►

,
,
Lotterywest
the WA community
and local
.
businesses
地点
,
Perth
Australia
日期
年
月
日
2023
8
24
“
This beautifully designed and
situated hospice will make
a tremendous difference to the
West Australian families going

◄

*What you have to do*:
Keep only the lines from the one containing "a tremendous difference to the" through the final line of the records, and transcribe them exactly.

*Result below*:
a tremendous difference to the
West Australian families going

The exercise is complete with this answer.